“密函。”
“哈?”
“早上來的時候就已經在桌上了。”一想到能夠悄無聲息的進入王城禁戒最森嚴的中心,舒亞就覺得不寒而栗。
究竟是什麽來頭?這個圖騰的由來,已經讓人去查了,卻都是杳無音訊。
會是之前那個在村子裏鬧事的大夫麽?
舒亞隻覺得不安穩,這個人應該是跟蘇子苒有過接觸的,可到底是誰呢?
“舒亞,舒亞?”蘇子苒伸出小手在舒亞麵前晃了晃,這家夥怎麽這個時候發呆?我坐得腿都麻了……
蘇子苒被舒亞箍在懷裏,坐在他的大腿上已經有好一會了,都不曾換過姿勢,現在隻覺得兩腿發麻。

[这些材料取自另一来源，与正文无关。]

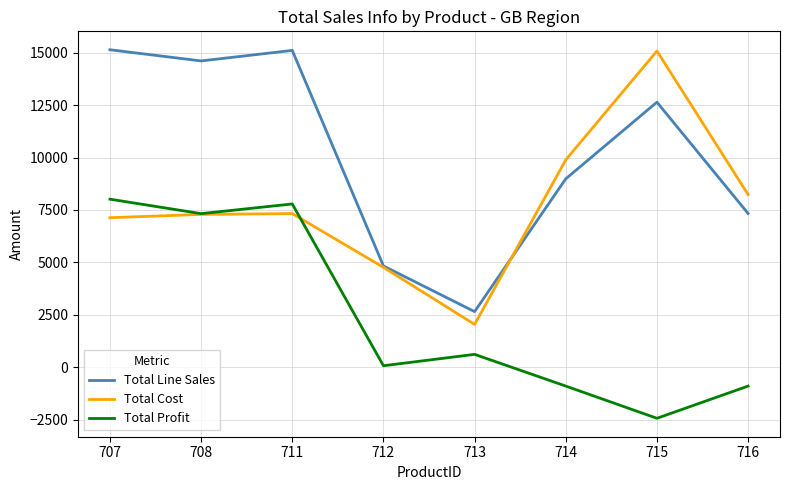

What is the difference between the highest and lowest values at 712?

4762.5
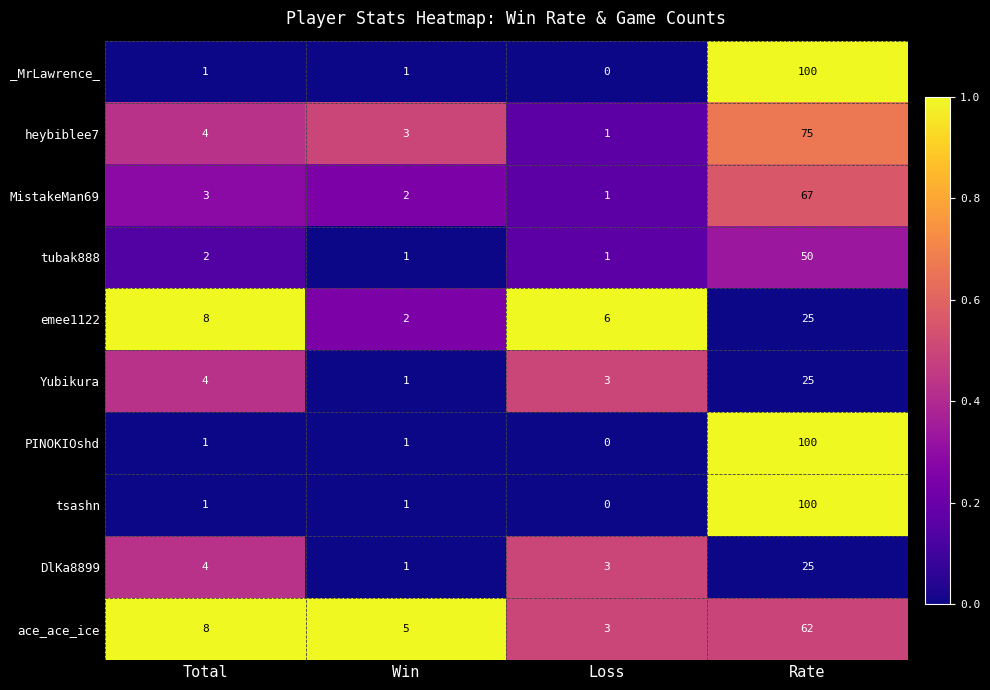

The emee1122 series shows 25 at Rate. True or false?

True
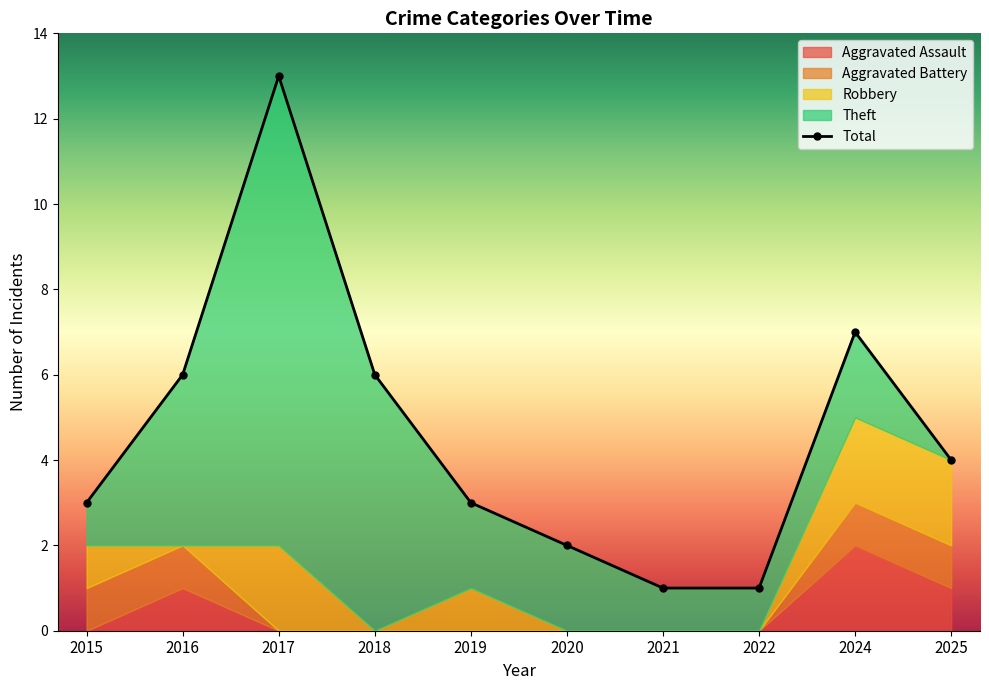

List the labels in order of value, largest first.

2017, 2024, 2016, 2018, 2025, 2015, 2019, 2020, 2021, 2022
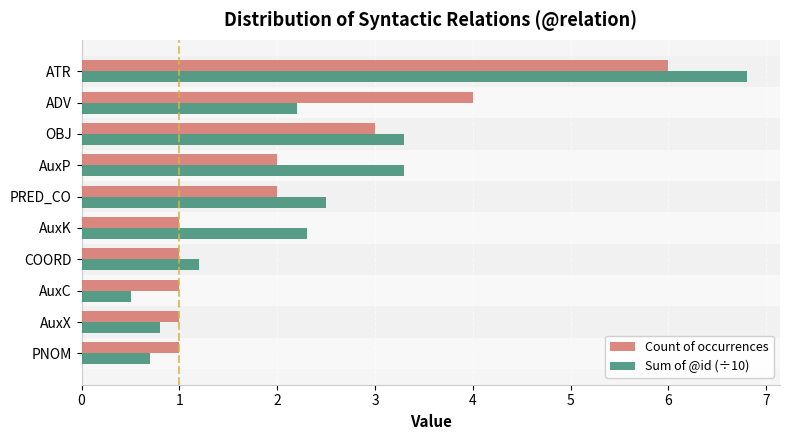

What is the spread (max minus min) of values at PNOM?

0.3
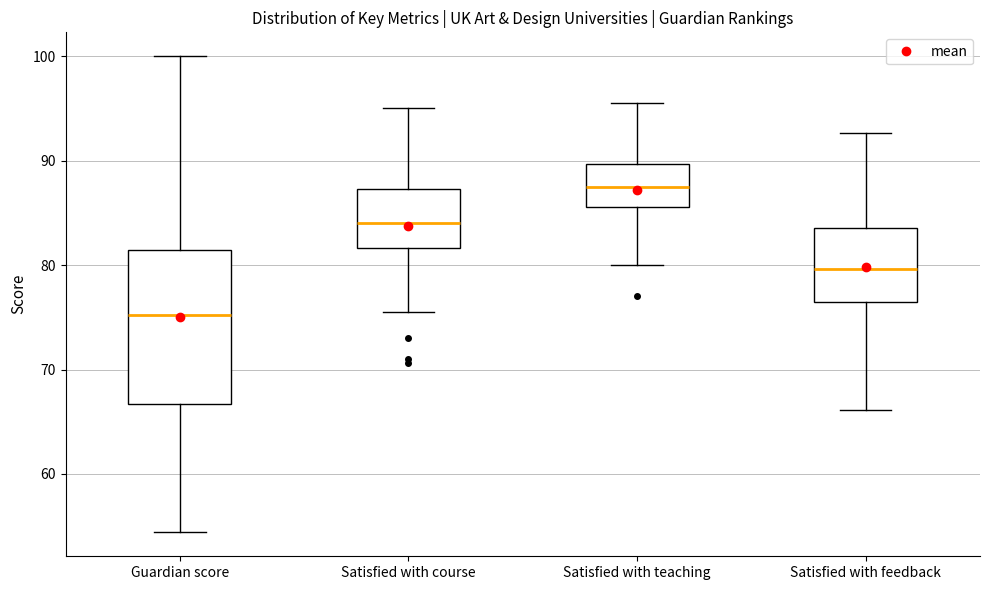

Reading left to right, transcribe this box plot: for each box, give where its median line is, the range the box spans, and where its two whiskers end, as read against the y-axis. The values are not printed on the chart, so give them approximately, as read against the axis.

Guardian score: median 75, box 67 to 81, whiskers 54 to 100
Satisfied with course: median 84, box 82 to 87, whiskers 76 to 95
Satisfied with teaching: median 88, box 86 to 90, whiskers 80 to 96
Satisfied with feedback: median 80, box 76 to 84, whiskers 66 to 93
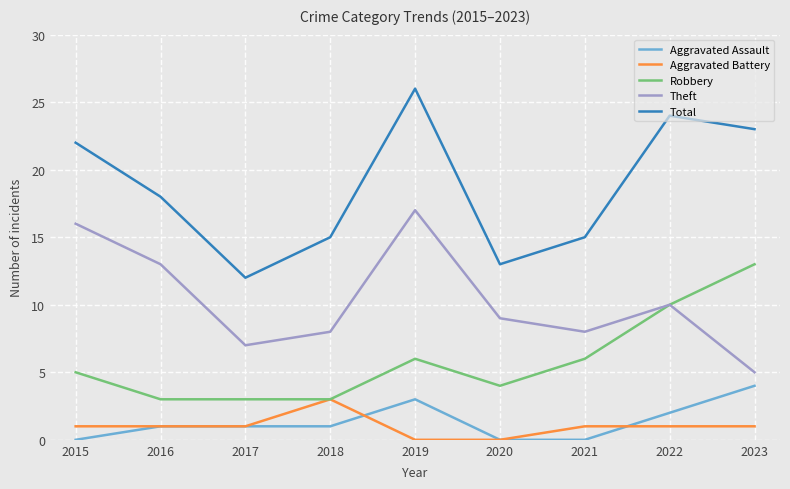

Which series has the widest spread of values?

Total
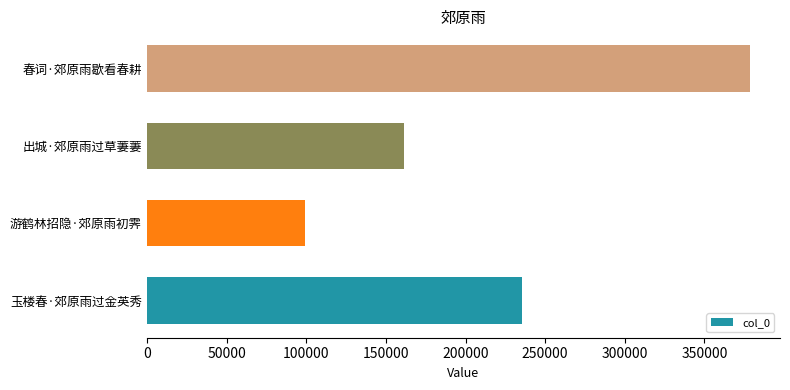

The value at 游鹤林招隐·郊原雨初霁 is 141066. True or false?

False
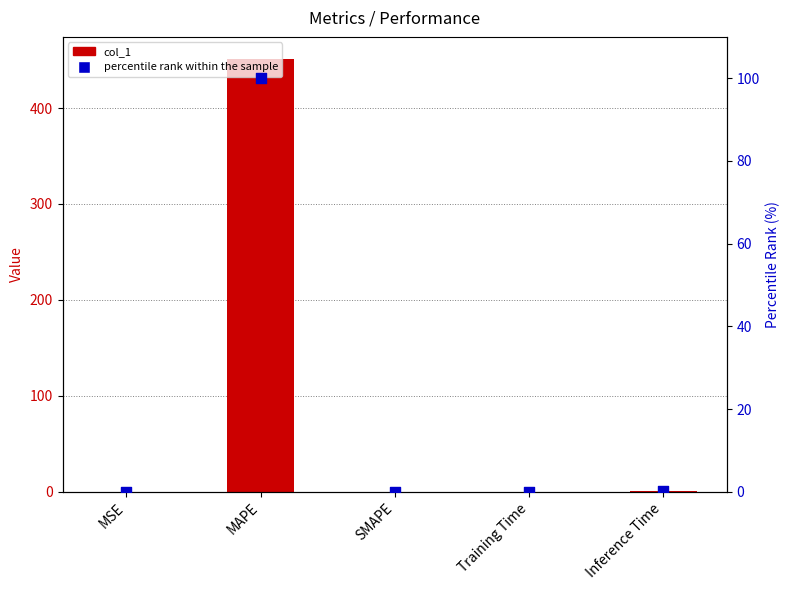

Which series has the widest spread of Y values?

col_1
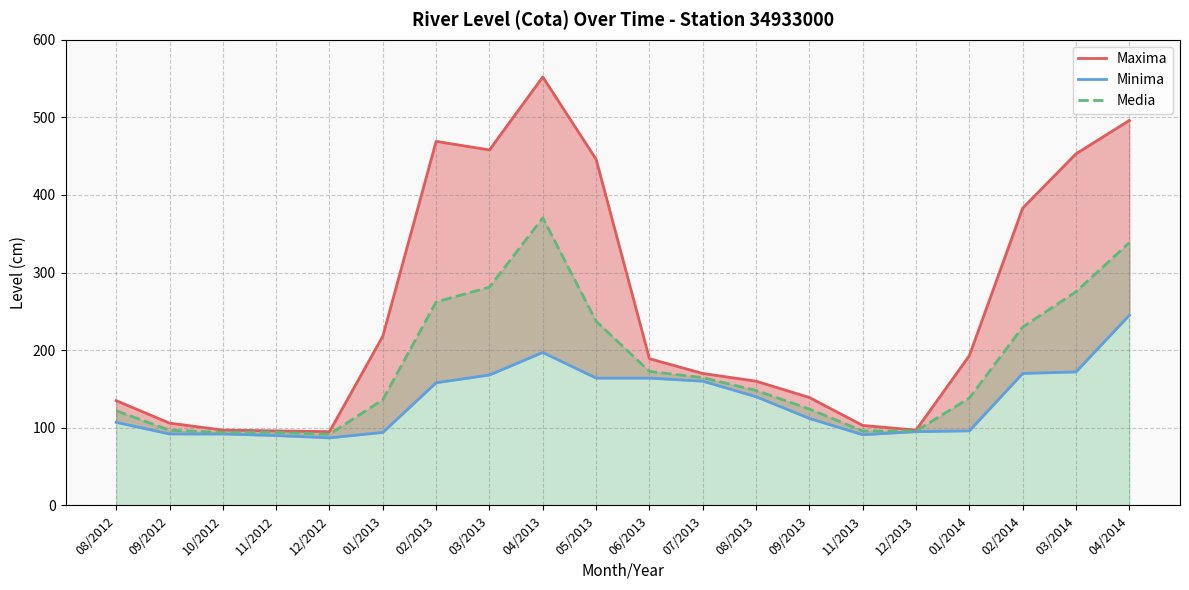

List the series in order of their overall mean, highest first.

Maxima, Media, Minima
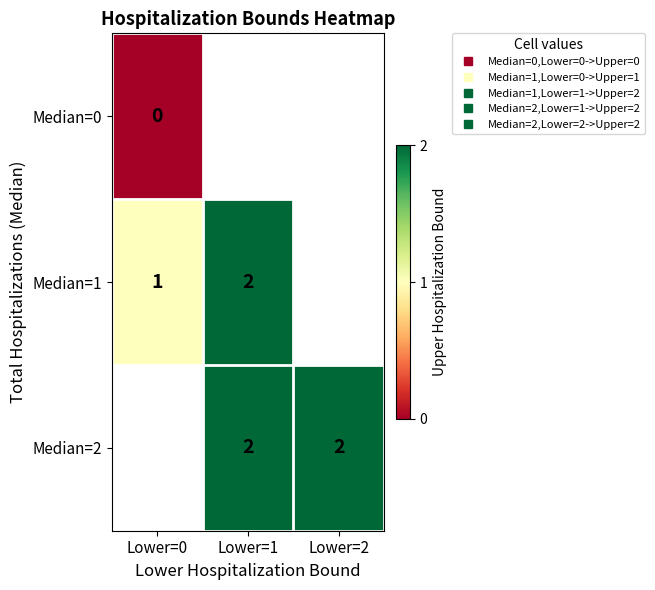

At which category does the chart reach its minimum across all series?

Lower=0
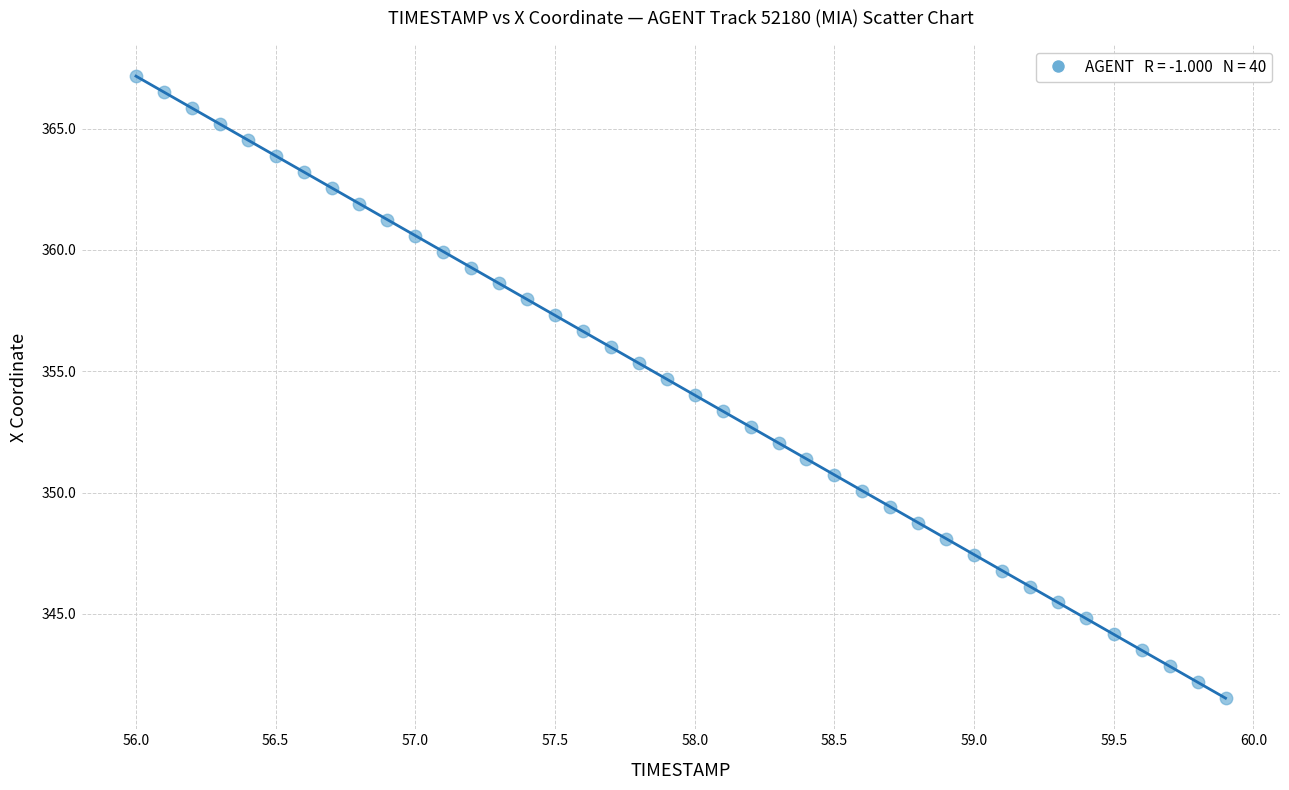

What is the range of Y values (max minus min)?

25.6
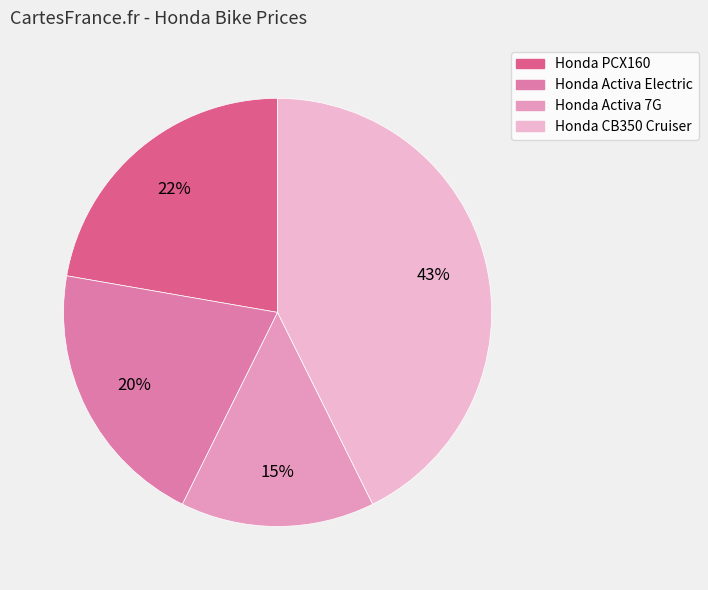

Does Honda CB350 Cruiser represent more than half of the total?

No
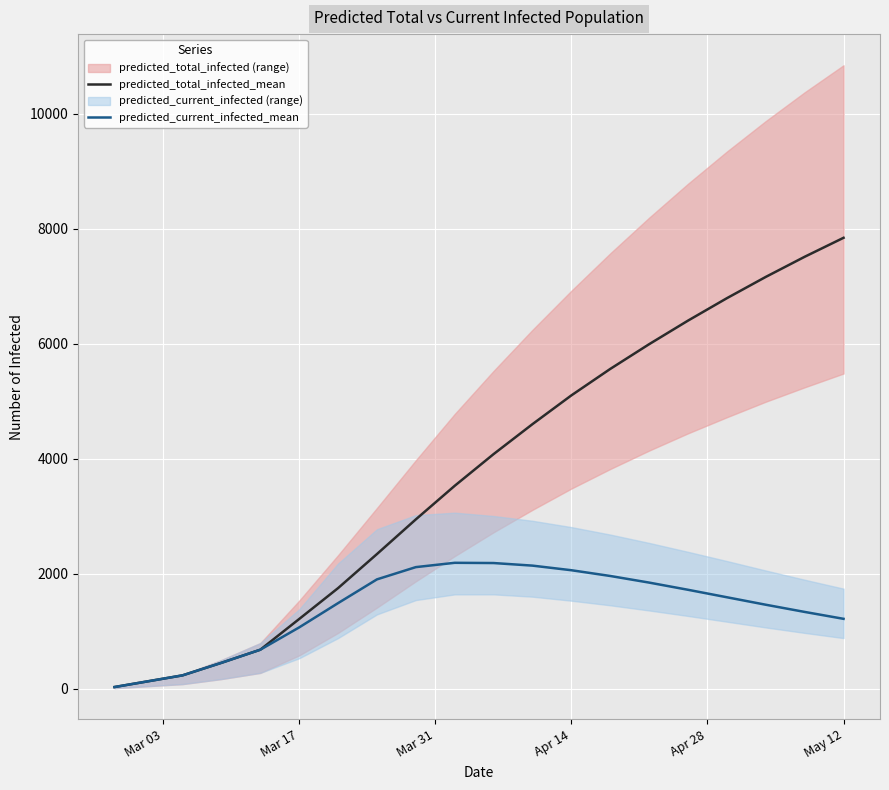

The value of predicted_current_infected_mean at May 12 is 1215. True or false?

True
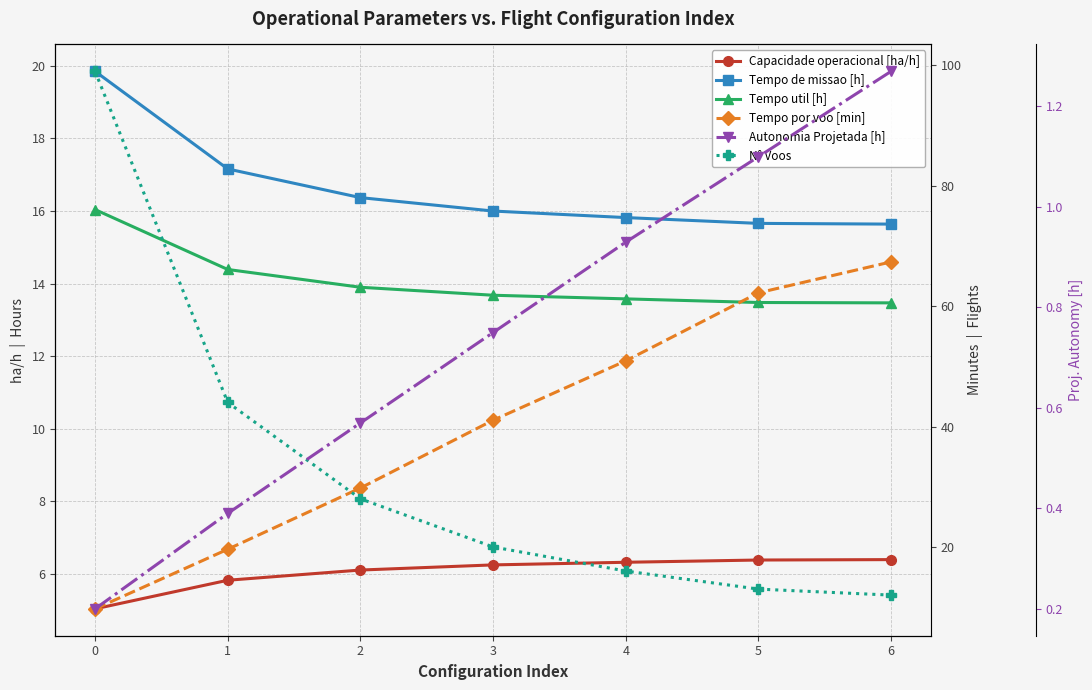

Between 4 and 0, which is larger?

4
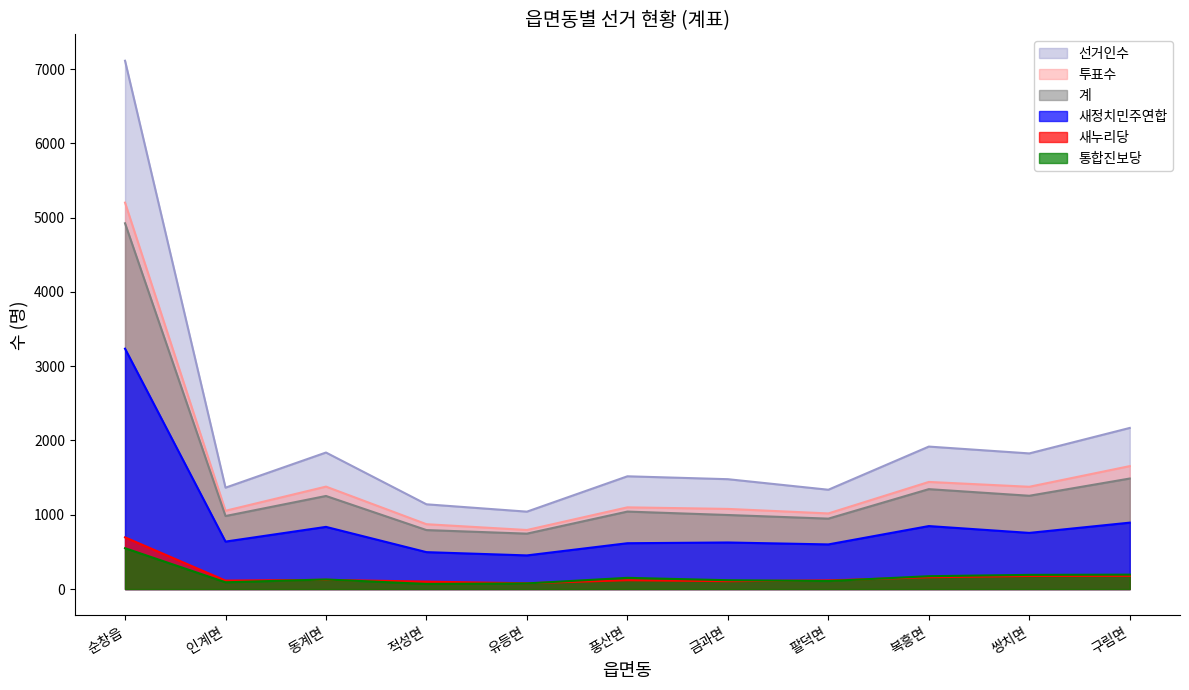

What is the minimum value for 투표수?

795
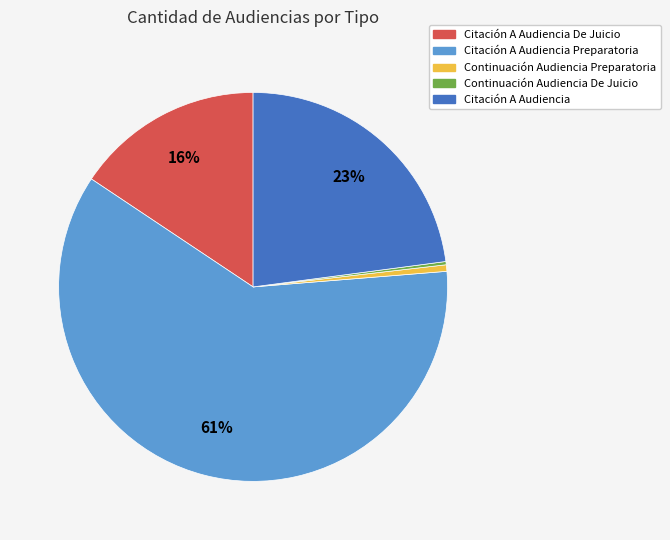

Do Citación A Audiencia and Citación A Audiencia De Juicio together represent more than half of the pie?

No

“嗯?”抓住在眼前亂晃的小手,舒亞笑著看她調皮搗蛋,隻是眼角有了些許走神。
“放我下來啦。”
“不放。”說完,還用力握了握手裏纖細的手腕,把頭放在她的頸窩,以一種撒嬌的姿態。
“癢……”
“我們好久沒有在一起了……”
蘇子苒聽著他語調裏的委屈,微微一愣,“還不是都是你的錯。”
“是,是我不好。”
“寧妃最近身體還好麽?”
“沒事說她幹什麽?”
“可是……她畢竟懷了你的孩子。”
“芙蕖,”舒亞挑起她的下巴,“有的時候,你真的讓我很意外。”
“嗯?”歪著頭,有些不明白。
“有你在,真好。”
“現在才知道我的好,會不會太晚了點啊。”蘇子苒輕輕用頭撞了下他的,兩人都嗬嗬笑出了聲。
蘇子苒其實是個不怎麽記仇的人,傷心過去了,發現自己還是愛著舒亞的,有的時候,愛一個人,就是原諒他的全部,包括他給與的傷害。
“不過,你不許再欺負我了,聽見沒有?到時候,可就不是這麽容易就能了結的了。”
“好。”
想到明玉還在自己房間裏躺著,舒瑜這個家夥也不露個臉慰問一下,就覺得這件事情有些棘手,既然自己這邊已經開開心心了,要不要順便做個好人,把那一對的事情也解決一下呢?